A lot happened in the year 1987, including the debut of a family-friendly TV sitcom set in San Francisco. The name of the show was Full House, and we’ll be doing a deep dive into this popular comedy over the coming weeks.

But first, to get a sense of the times and trends that helped shape this series, here’s a notable obituary from 1987 — John Huston.


John Huston was an American film director, screenwriter, actor and visual artist. He wrote the screenplays for most of the 37 feature films he directed, many of which are today considered classics, including The Maltese Falcon (1941), The Treasure of the Sierra Madre (1948), The Asphalt Jungle (1950), The African Queen (1951), The Misfits (1961), Fat City (1972), The Man Who Would Be King (1975) and Prizzi’s Honor (1985). During his 46-year career, Huston received 15 Academy Award nominations, winning twice. He also directed both his father, Walter Huston, and daughter, Anjelica Huston, to Oscar wins.

In his early years, Huston studied and worked as a fine art painter in Paris. He then moved to Mexico and began writing first plays and short stories, and later working in Los Angeles as a Hollywood screenwriter, and was nominated for several Academy Awards writing for films directed by William Dieterle and Howard Hawks, among others. His directorial debut came with The Maltese Falcon, which despite its small budget became a commercial and critical hit; he would continue to be a successful, if iconoclastic, Hollywood director for the next 45 years. He explored the visual aspects of his films throughout his career, sketching each scene on paper beforehand, then carefully framing his characters during the shooting. While most directors rely on post-production editing to shape their final work, Huston instead created his films while they were being shot, with little editing needed. Some of Huston’s films were adaptations of important novels, often depicting a “heroic quest,” as in Moby Dick, or The Red Badge of Courage. In many films, different groups of people, while struggling toward a common goal, would become doomed, forming “destructive alliances,” giving the films a dramatic and visual tension. Many of his films involved themes such as religion, meaning, truth, freedom, psychology, colonialism, and war.
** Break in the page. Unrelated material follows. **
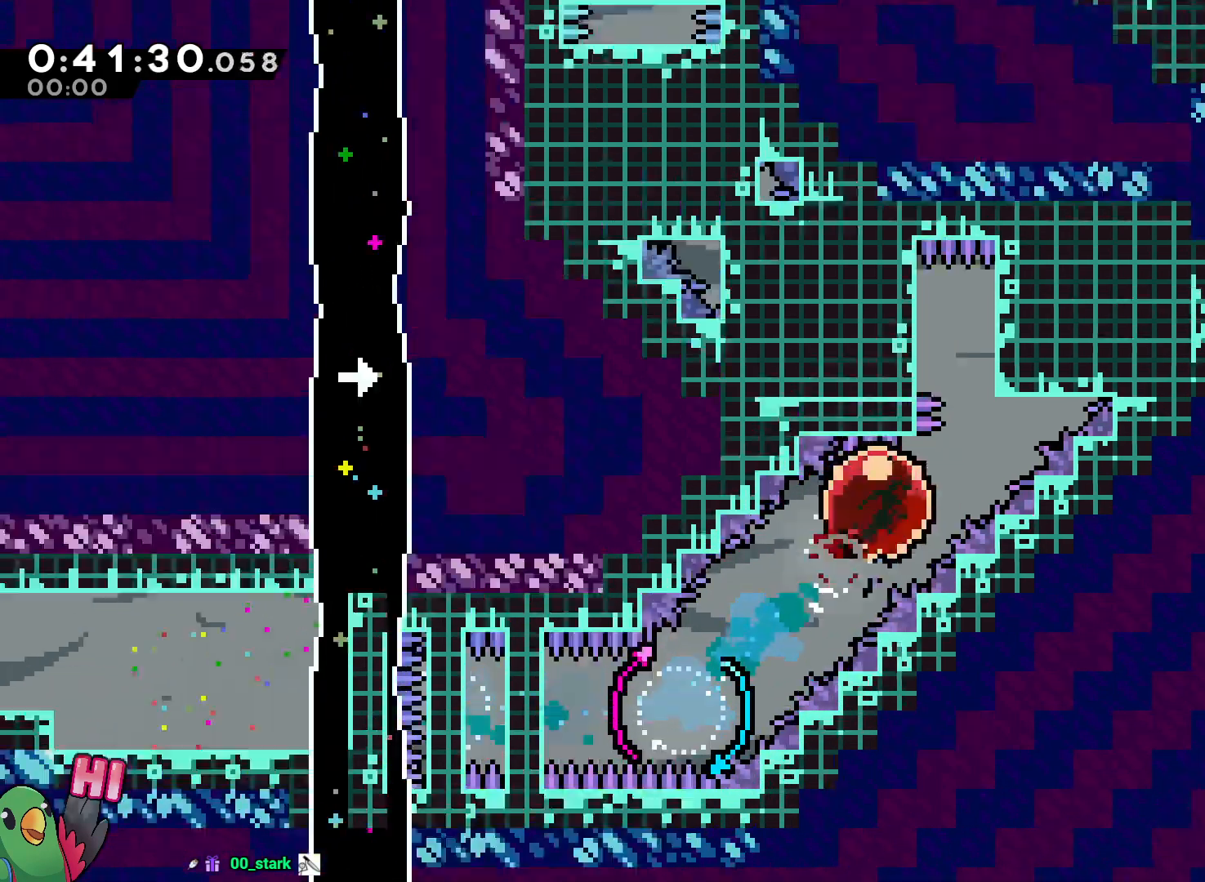
{"dt_ms": 500, "buttons": [], "left_stick": "center", "right_stick": "center", "events": [[50, "Y", "up"], [200, "START", "down"], [200, "left_stick", "center"], [367, "START", "up"]]}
While he had done some stage acting in his youth and had occasionally cast himself in bit parts in his own films, he primarily worked behind the camera until Otto Preminger cast him in 1963’s The Cardinal, for which he was nominated for a Best Supporting Actor Oscar. He continued to take prominent supporting roles for the next two decades, including 1974’s Chinatown (directed by Roman Polanski), and he lent his booming baritone voice as a voice actor and narrator to a number of prominent films. His last two films, 1985’s Prizzi’s Honor, and 1987’s The Dead, filmed while he was in failing health at the end of his life, were both nominated for multiple Academy Awards. He died shortly after completing his last film.

Huston has been referred to as “a titan”, “a rebel”, and a “renaissance man” in the Hollywood film industry. Author Ian Freer describes him as “cinema’s Ernest Hemingway”—a filmmaker who was “never afraid to tackle tough issues head on.” He traveled widely, settling at various times in France, Mexico, and Ireland. Huston was a citizen of the U.S. by birth but renounced this to become an Irish citizen and resident in 1964. He later returned to the U.S., where he lived the rest of his life. For his contributions to the American film industry, he received a star on the Hollywood Walk of Fame in February 1960.

Huston received 15 Oscar nominations in the course of his career and is the oldest person ever to be nominated for the Best Director Oscar when, at 79 years old, he was nominated for Prizzi’s Honor (1985). He won two Oscars, for directing and writing the screenplay for The Treasure of the Sierra Madre. Huston also won a Golden Globe for that film. He received the Life Achievement Award from the American Film Institute in 1983, and the Career Achievement Award from the U.S. National Board of Review of Motion Pictures in 1984.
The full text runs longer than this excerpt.